Guessing the teachers password is bad. If you have a teachers password guessing situation, there is no magic password which would cease to make it bad for this reason. If you don’t have a teacher this bad reason can not apply. “teacher” here means “pass-gatekeeper”. Having more and less correct answers to guestions does not imply that it is a teacher password quessing situation.
Thinking about it I find it curious that I feel that in AI “pass utility-function gatekeeper” is a likely and central approach. And it feels like in human learning this is a very small, trivial curiousity. Nebolous reason why this is because humans are talking about “something real”. Trying to make this more technical, I end up in the direction of “humans have needs and attitudes towards the material that are beside passing”. I could imagine that exams about astrology or Middle Earth could make even human behaviour go nearer to this problematic cluster.

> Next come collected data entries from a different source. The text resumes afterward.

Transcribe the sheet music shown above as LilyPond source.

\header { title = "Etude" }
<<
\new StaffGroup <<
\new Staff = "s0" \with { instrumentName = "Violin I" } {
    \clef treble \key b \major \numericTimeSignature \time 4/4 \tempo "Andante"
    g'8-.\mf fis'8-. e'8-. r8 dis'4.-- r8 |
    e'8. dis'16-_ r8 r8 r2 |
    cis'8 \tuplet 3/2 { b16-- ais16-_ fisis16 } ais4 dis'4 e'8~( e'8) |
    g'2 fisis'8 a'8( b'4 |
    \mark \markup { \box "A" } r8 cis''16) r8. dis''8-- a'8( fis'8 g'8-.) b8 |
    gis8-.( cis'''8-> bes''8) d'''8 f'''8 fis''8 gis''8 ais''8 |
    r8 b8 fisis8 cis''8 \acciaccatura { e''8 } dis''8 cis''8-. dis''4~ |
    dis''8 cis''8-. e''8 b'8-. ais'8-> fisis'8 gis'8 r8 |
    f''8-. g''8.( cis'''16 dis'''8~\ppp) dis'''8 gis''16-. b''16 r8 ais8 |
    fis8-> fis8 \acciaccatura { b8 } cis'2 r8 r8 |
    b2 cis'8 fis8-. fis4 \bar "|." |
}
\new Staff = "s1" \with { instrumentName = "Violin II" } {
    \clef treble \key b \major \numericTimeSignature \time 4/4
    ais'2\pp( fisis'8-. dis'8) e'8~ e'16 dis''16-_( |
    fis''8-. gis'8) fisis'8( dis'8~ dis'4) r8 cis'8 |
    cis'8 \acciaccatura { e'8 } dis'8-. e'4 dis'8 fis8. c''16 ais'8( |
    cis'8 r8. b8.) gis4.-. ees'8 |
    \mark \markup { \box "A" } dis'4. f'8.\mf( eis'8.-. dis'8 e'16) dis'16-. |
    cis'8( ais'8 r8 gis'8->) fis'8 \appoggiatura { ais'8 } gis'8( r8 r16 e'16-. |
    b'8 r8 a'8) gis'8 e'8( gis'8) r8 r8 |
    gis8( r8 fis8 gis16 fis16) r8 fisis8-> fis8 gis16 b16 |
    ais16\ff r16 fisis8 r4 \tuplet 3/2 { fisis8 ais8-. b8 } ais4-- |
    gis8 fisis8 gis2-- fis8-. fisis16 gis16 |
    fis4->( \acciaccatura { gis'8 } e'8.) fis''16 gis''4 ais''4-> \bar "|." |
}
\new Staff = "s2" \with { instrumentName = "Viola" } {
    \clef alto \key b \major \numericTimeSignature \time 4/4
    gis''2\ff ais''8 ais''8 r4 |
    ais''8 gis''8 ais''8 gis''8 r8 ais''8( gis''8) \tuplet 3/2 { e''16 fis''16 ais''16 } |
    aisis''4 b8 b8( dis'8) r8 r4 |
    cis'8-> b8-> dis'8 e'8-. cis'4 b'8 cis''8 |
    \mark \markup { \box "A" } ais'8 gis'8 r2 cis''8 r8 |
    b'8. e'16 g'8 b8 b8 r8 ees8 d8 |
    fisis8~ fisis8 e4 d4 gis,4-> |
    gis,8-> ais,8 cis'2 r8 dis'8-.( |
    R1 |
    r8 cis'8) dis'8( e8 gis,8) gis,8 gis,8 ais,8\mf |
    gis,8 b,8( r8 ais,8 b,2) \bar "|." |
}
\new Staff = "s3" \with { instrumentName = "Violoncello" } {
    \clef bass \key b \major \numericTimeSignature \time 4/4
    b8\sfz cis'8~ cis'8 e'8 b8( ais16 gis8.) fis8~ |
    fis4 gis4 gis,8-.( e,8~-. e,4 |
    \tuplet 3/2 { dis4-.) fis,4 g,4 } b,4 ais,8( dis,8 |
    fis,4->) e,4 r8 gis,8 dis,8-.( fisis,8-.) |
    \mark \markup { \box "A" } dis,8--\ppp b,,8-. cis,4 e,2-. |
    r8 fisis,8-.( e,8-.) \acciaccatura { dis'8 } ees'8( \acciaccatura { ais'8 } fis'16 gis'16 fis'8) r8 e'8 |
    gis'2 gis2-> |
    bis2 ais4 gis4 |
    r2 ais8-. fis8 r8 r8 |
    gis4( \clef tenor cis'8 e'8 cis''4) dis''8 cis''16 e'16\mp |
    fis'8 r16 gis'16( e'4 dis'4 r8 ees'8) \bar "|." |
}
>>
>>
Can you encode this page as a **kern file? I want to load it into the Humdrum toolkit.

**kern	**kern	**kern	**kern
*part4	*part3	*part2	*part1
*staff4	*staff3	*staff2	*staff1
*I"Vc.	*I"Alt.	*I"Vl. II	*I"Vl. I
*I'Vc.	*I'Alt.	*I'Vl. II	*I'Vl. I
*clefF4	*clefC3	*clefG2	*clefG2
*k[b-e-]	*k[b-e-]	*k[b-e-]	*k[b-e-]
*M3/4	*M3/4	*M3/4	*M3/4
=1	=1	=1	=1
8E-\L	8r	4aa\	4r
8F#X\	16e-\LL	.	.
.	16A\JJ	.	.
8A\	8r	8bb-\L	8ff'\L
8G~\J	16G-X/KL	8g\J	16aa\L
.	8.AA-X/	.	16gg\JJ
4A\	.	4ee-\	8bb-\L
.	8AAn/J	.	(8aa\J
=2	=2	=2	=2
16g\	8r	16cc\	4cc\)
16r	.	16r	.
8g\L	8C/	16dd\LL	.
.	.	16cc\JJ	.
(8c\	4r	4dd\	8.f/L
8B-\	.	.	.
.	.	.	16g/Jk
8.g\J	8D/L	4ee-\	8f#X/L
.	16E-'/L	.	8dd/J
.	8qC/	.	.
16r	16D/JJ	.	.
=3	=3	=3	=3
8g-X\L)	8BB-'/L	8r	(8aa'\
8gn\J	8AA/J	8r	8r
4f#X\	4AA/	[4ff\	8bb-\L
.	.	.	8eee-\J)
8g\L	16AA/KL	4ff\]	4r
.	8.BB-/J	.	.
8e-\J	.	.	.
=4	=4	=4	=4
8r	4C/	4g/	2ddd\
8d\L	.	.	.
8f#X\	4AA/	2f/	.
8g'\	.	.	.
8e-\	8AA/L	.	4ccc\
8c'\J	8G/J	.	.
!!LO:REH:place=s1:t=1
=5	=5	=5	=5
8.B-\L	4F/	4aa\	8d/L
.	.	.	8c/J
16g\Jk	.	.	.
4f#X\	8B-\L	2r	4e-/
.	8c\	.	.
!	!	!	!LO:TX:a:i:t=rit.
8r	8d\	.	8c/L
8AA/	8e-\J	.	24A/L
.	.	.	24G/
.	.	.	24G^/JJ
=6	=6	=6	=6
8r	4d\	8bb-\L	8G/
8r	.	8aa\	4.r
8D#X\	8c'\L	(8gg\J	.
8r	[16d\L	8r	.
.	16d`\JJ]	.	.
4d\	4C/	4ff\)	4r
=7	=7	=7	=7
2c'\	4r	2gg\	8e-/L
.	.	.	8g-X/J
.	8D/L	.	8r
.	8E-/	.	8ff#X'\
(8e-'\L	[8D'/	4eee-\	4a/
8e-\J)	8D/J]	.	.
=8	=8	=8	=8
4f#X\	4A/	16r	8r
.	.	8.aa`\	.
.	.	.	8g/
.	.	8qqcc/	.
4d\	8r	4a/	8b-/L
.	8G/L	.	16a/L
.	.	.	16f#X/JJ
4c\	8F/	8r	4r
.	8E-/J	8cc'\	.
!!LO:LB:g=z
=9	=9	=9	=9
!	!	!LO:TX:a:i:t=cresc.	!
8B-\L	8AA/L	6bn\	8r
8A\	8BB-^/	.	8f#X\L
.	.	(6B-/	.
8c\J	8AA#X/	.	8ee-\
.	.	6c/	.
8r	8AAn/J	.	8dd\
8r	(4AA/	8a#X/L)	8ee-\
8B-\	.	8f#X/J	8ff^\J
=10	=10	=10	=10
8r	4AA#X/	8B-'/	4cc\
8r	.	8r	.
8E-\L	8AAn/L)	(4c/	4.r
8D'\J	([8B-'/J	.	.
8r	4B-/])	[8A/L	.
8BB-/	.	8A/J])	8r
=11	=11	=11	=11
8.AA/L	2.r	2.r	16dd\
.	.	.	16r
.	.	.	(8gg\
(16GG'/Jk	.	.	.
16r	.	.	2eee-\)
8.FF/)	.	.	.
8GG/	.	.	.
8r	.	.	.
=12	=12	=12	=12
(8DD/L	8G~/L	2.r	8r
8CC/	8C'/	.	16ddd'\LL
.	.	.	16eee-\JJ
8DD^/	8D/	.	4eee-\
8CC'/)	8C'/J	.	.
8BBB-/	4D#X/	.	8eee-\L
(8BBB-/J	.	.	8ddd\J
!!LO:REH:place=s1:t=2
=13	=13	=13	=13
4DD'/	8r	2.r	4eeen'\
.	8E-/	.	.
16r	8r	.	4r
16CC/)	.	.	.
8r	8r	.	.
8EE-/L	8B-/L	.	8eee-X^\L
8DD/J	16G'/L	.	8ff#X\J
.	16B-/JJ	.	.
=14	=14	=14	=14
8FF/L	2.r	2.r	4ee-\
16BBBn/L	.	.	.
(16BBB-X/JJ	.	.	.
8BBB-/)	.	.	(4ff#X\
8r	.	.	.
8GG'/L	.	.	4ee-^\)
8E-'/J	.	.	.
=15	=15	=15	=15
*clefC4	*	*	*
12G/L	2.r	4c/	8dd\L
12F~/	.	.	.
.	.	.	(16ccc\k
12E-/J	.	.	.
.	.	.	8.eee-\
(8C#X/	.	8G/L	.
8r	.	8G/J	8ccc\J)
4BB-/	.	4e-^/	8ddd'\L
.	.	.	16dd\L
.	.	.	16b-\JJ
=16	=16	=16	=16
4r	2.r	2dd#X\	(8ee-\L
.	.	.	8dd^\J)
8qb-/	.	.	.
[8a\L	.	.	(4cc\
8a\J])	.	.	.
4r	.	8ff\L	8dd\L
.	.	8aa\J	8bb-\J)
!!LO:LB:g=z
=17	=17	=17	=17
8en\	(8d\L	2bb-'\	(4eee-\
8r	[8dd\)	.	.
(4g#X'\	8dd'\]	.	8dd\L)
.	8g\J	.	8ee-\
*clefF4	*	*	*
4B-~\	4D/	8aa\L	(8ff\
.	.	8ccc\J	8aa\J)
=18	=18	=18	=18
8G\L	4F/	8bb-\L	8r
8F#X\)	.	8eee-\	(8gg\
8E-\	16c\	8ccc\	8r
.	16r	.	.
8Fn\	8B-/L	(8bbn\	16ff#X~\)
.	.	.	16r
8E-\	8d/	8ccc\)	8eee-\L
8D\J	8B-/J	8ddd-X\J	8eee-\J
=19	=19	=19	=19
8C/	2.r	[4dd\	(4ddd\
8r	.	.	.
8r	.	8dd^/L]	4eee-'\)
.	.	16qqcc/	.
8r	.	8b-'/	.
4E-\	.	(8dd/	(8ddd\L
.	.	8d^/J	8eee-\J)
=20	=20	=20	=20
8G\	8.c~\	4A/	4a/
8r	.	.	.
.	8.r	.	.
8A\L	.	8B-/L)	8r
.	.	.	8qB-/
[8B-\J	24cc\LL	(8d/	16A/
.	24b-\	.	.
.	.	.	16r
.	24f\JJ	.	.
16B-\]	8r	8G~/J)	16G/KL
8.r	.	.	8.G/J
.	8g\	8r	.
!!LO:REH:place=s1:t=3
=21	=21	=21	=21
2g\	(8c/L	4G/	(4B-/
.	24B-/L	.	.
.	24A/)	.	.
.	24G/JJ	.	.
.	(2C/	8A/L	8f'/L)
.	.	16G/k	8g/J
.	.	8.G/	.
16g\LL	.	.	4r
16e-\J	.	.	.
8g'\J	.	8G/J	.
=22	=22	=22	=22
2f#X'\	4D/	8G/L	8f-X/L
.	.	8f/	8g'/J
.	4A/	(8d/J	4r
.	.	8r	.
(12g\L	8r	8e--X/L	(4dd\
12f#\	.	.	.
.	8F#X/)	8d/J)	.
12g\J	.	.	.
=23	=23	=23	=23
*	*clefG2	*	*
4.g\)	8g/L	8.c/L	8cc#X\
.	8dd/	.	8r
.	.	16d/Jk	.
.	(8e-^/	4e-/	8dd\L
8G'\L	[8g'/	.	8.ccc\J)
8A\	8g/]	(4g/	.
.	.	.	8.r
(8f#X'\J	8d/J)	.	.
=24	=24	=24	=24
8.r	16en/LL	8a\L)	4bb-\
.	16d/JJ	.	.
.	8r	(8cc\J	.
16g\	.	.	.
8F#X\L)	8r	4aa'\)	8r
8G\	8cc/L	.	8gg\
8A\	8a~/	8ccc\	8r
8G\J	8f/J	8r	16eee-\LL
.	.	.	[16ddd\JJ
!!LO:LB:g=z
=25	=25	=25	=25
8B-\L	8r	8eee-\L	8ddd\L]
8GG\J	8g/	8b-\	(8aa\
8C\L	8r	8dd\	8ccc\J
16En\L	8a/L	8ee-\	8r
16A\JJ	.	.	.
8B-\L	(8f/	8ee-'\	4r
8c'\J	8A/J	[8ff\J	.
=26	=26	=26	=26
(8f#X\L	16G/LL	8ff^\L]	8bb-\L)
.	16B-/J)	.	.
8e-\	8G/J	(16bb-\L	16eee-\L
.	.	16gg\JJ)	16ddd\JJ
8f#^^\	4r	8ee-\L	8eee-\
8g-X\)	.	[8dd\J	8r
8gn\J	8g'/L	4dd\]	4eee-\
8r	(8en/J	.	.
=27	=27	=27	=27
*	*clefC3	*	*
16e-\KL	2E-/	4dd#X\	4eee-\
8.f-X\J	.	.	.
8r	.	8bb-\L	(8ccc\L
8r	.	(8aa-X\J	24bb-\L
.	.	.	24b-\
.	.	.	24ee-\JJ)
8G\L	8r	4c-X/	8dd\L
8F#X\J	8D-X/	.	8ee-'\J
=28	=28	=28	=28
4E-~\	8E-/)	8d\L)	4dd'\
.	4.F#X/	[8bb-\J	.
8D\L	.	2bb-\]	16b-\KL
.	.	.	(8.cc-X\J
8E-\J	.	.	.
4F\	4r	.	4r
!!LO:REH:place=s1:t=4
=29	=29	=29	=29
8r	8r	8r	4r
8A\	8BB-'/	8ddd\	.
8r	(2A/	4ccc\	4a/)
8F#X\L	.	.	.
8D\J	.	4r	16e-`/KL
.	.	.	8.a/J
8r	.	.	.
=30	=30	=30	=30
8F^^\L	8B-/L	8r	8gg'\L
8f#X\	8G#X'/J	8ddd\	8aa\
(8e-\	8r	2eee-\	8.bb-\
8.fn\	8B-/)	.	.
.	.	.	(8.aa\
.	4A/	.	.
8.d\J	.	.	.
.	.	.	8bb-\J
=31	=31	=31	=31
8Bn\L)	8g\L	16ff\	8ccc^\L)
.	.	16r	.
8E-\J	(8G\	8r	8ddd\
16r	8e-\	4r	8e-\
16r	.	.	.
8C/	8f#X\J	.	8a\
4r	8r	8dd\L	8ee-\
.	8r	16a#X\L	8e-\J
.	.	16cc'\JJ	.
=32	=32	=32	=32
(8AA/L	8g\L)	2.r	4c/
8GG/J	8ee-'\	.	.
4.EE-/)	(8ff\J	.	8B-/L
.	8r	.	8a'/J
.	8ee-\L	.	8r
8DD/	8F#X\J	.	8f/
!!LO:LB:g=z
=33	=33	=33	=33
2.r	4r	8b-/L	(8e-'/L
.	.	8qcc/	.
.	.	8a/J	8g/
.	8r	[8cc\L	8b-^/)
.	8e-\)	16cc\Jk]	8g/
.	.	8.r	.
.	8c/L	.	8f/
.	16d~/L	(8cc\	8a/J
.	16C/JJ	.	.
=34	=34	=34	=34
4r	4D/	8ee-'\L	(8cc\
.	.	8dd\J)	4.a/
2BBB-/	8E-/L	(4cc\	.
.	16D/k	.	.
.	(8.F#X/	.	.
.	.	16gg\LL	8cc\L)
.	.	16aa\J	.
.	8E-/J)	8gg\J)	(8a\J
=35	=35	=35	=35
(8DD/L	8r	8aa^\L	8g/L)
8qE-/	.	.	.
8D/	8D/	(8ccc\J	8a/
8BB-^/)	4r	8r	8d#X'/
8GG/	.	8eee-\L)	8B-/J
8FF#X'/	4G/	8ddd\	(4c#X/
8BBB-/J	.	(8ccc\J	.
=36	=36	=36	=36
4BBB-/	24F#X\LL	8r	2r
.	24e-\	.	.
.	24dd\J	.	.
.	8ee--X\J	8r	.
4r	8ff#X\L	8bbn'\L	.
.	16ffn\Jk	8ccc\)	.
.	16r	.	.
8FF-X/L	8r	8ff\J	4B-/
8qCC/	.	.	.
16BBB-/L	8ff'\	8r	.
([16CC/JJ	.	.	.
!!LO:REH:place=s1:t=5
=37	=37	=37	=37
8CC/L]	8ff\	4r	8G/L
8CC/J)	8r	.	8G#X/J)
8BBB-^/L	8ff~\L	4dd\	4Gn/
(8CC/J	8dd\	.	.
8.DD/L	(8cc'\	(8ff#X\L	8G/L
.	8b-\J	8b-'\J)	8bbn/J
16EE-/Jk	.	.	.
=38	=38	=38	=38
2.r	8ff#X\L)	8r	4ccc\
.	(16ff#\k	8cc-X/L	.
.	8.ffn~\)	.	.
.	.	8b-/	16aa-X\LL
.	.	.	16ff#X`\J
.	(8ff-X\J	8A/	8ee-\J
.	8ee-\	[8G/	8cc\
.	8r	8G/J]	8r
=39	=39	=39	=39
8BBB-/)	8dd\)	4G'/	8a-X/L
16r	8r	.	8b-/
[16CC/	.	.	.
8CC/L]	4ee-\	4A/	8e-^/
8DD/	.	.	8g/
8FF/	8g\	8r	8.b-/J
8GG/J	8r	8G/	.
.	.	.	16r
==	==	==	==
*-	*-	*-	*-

If one takes the limiting condition that guessing the teachers password is bad then the learning situation is not that the teacher wants you to do or think something (this would be pure passwording). However the effect that is looked for is something that the learner could not come up with themselfs (equally easy). Following the teaching (and here might be important that it is the process and not the material) you come to do something that you can independently value. In a system whos whole interface with the rest of the system is to pass the exam there is no possibility of other source of value. So a kind of hard Kantian division is doomed to unreal behaviour. So a side channel should exists, the teaching or directing can not be disintegrated from the rest of the agent.